I think the first step is to find the students who really are interested in
programming/hacker culture/whatever you call it, and get close with them. If
you start small, maybe just a couple of friends doing things together, it'll
be a good start. Other people may then be interested in seeing what's up.

Another thing is that I'd suggest "events" vs. meetings. A couple of things
we've done is start a bi-annual series of hackathons. The first one in the
fall drew 40 students. The second one, which had lower prizes, ended up
drawing over 100. It takes a bit of time, but I think you can snowball it into
something bigger.

Another event we've found really useful is a weekly thing where we take a
classroom in one of the CS buildings, and designate it for a night for people
to code. We order food and stuff, usually 15-20 people show up every week.

You're not going to necessarily change the vast majority of students that
don't care, but if you can join everyone else together, and maybe draw some
people who are on the fringe one way or another, you can have something pretty
cool.

------
Deadsunrise
start a hackerspace or at least copy some ideas from
<http://hackerspaces.org/wiki/Design_Patterns>

Try to create a space where people can "make" things, maybe having tools,
doing stuff with arduinos, android apps, etc.. I'm sure that there's some
people interested about that kind of stuff.
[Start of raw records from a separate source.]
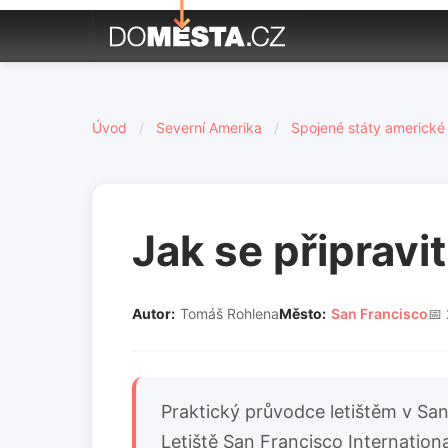
Úvod
/
Severní Amerika
/
Spojené státy americké
Jak se připravi
Autor:
Tomáš Rohlena
Město:
San Francisco
📅
Praktický průvodce letištěm v Sa
Letiště San Francisco International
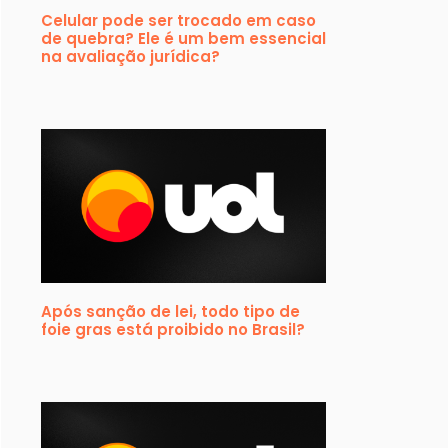
Celular pode ser trocado em caso
de quebra? Ele é um bem essencial
na avaliação jurídica?
Após sanção de lei, todo tipo de
foie gras está proibido no Brasil?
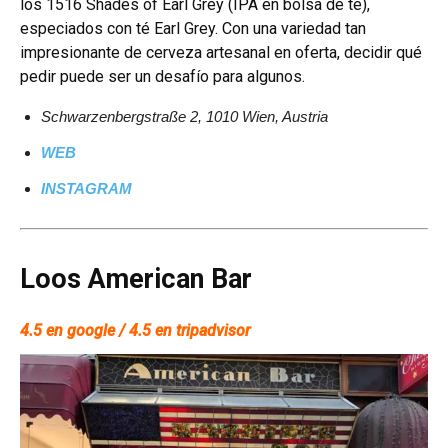
los 1516 Shades of Earl Grey (IPA en bolsa de té),
especiados con té Earl Grey. Con una variedad tan
impresionante de cerveza artesanal en oferta, decidir qué
pedir puede ser un desafío para algunos.
Schwarzenbergstraße 2, 1010 Wien, Austria
WEB
INSTAGRAM
Loos American Bar
4.5 en google / 4.5 en tripadvisor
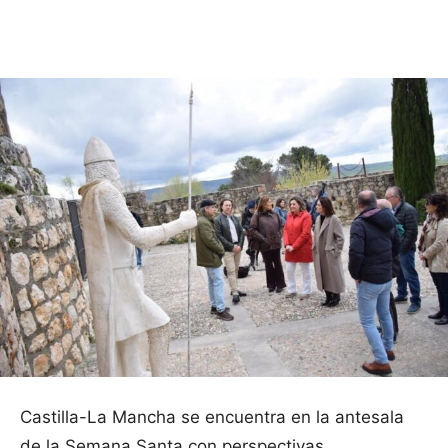
Facebook
X
Pinterest
WhatsApp
Castilla-La Mancha se encuentra en la antesala
de la Semana Santa con perspectivas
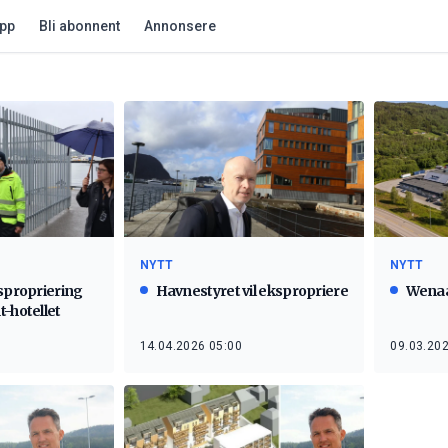
app
Bli abonnent
Annonsere
NYTT
NYTT
kspropriering
Havnestyret vil ekspropriere
Wenaa
t-hotellet
14.04.2026 05:00
09.03.202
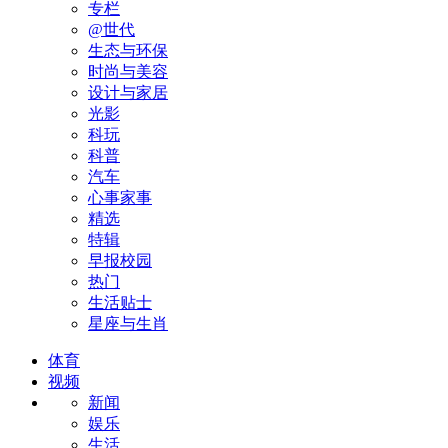
专栏
@世代
生态与环保
时尚与美容
设计与家居
光影
科玩
科普
汽车
心事家事
精选
特辑
早报校园
热门
生活贴士
星座与生肖
体育
视频
新闻
娱乐
生活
Fun small geeky projects.

I'm starting a hackerspace in bilbao and finding people has been the easiest
part. Just make something cool and fun and create a nice environment. Think
about the lighting, most people love our projector with xbmc, visualizations
and c64 music over a huge wall. We are also starting a ruby users group.

------
bo_Olean
yes, as @davorak said cultural changes doesn't happen overnight. also,
"starting small and expanding - that's a good thought."

we started with events on occasion of global events like celebrating open
source day, wiki days or other global happening, getting support from the
organizing bodies. they are now performed yearly after we graduated.
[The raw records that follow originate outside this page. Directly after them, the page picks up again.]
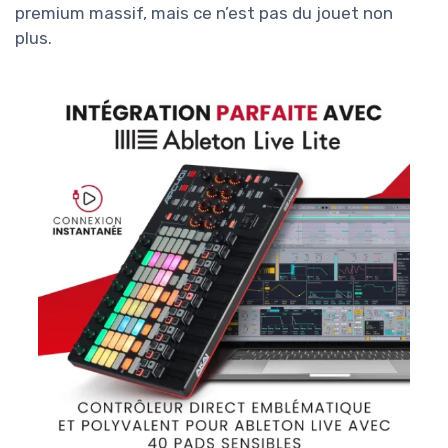
premium massif, mais ce n’est pas du jouet non
plus.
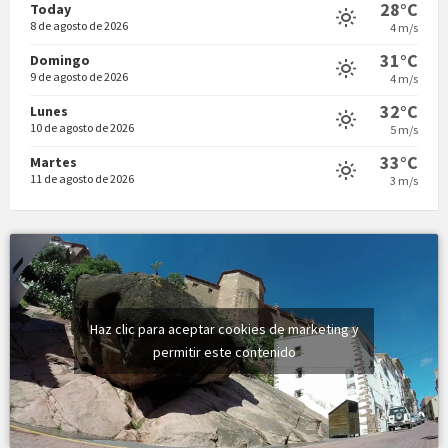
28°C
Today
8 de agosto de 2026
4 m/s
31°C
Domingo
9 de agosto de 2026
4 m/s
32°C
Lunes
10 de agosto de 2026
5 m/s
33°C
Martes
11 de agosto de 2026
3 m/s
Haz clic para aceptar cookies de marketing y
permitir este contenido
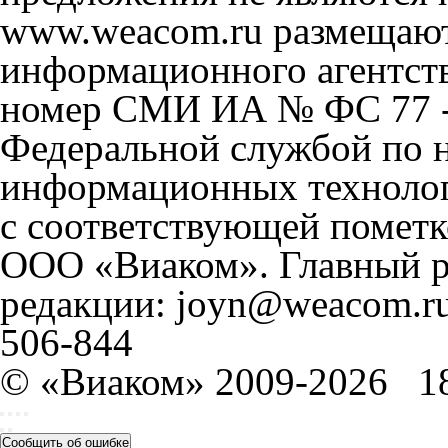
www.weacom.ru размещаютс
информационного агентст
номер СМИ ИА № ФС 77 - 
Федеральной службой по н
информационных технолог
с соответствующей пометк
ООО «Виаком». Главный ре
редакции: joyn@weacom.ru
506-844
© «Виаком» 2009-2026
1
Сообщить об ошибке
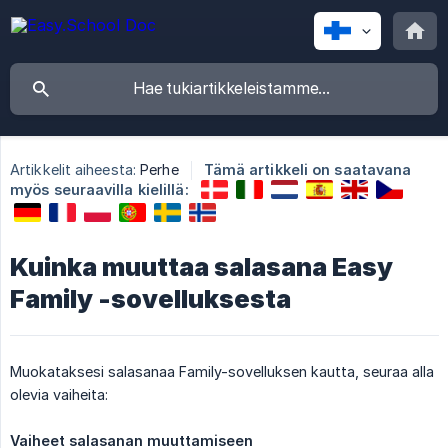
Artikkelit aiheesta:
Perhe
Tämä artikkeli on saatavana
myös seuraavilla kielillä:
Kuinka muuttaa salasana Easy
Family -sovelluksesta
Muokataksesi salasanaa Family-sovelluksen kautta, seuraa alla
olevia vaiheita:
Vaiheet salasanan muuttamiseen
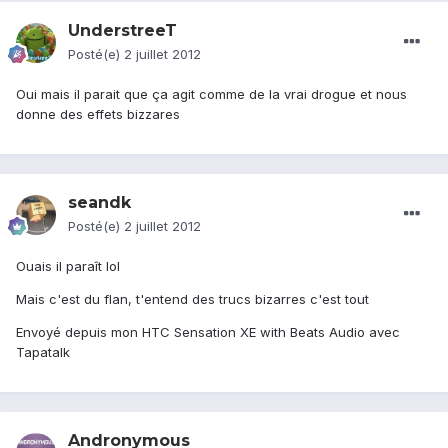
UnderstreeT
Posté(e)
2 juillet 2012
Oui mais il parait que ça agit comme de la vrai drogue et nous
donne des effets bizzares
seandk
Posté(e)
2 juillet 2012
Ouais il paraît lol
Mais c'est du flan, t'entend des trucs bizarres c'est tout
Envoyé depuis mon HTC Sensation XE with Beats Audio avec
Tapatalk
Andronymous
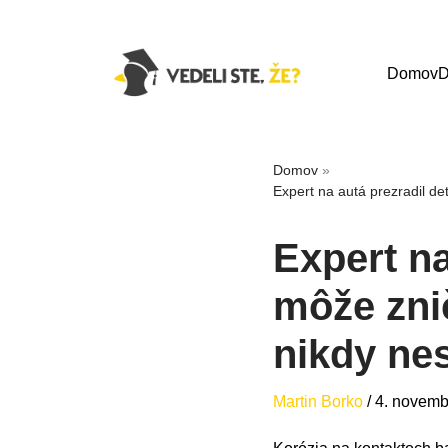
Domov
D
Domov
»
Expert na autá prezradil det
Expert na
môže znič
nikdy nes
Martin Borko
/
4. novemb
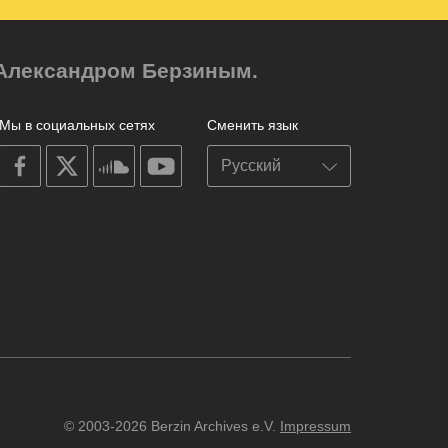
м Александром Берзиным.
Мы в социальных сетях
Сменить язык
on
on
on
on
facebook
X
soundcloud
youtube
© 2003-2026 Berzin Archives e.V.
Impressum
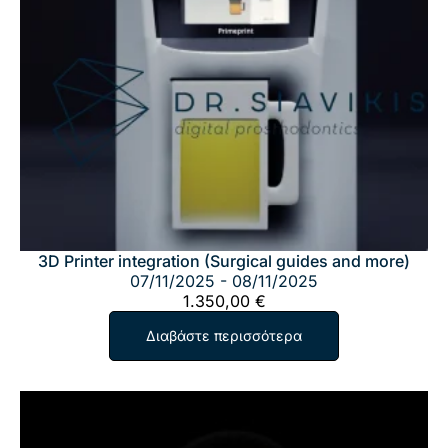
3D Printer integration (Surgical guides and more)
07/11/2025 - 08/11/2025
1.350,00
€
Διαβάστε περισσότερα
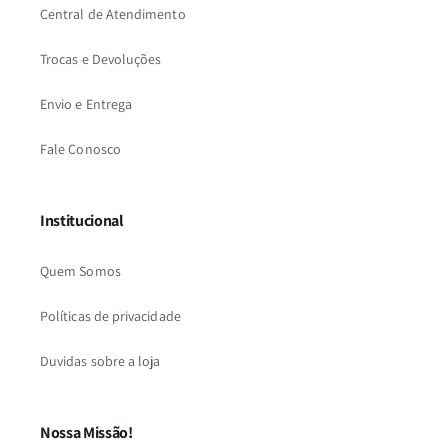
Central de Atendimento
Trocas e Devoluções
Envio e Entrega
Fale Conosco
Institucional
Quem Somos
Políticas de privacidade
Duvidas sobre a loja
Nossa Missão!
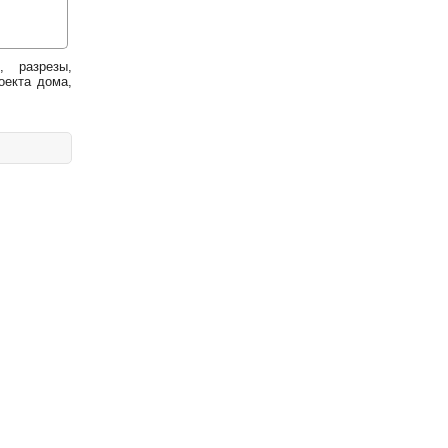
, разрезы,
оекта дома,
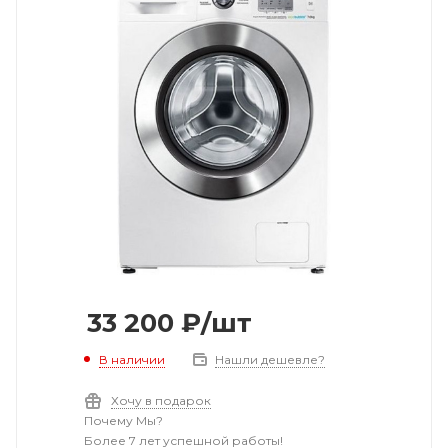
33 200
₽
/шт
В наличии
Нашли дешевле?
Хочу в подарок
Почему Мы?
Более 7 лет успешной работы!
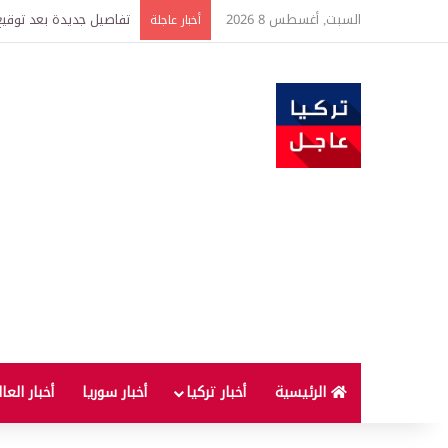
السبت, أغسطس 8 2026
خبير اقتصادي يتوقع وصول غرام الذهب إ
أخبار عاجلة
الرئيسية
أخبار تركيا
أخبار سوريا
أخبار العا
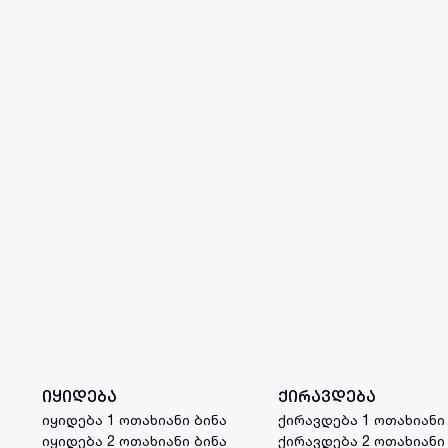
იყიდება
ქირავდება
იყიდება 1 ოთახიანი ბინა
ქირავდება 1 ოთახიანი
იყიდება 2 ოთახიანი ბინა
ქირავდება 2 ოთახიანი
don't forget to include geeks from your junior circle. since they will be the
one to continue your effort after you graduate. what we will do is convey the
message about the geek/community culture, collaboration culture. feeling
depressed why other students don't think that way is completely waste of time,
get over it.

------
octopus
Create a club in which you will propose interesting topics like: "Learning
Python", "Lisp as a better programming language", "CUDA programming", you name
it ... propose what you like more and it is not covered by your CS curriculum.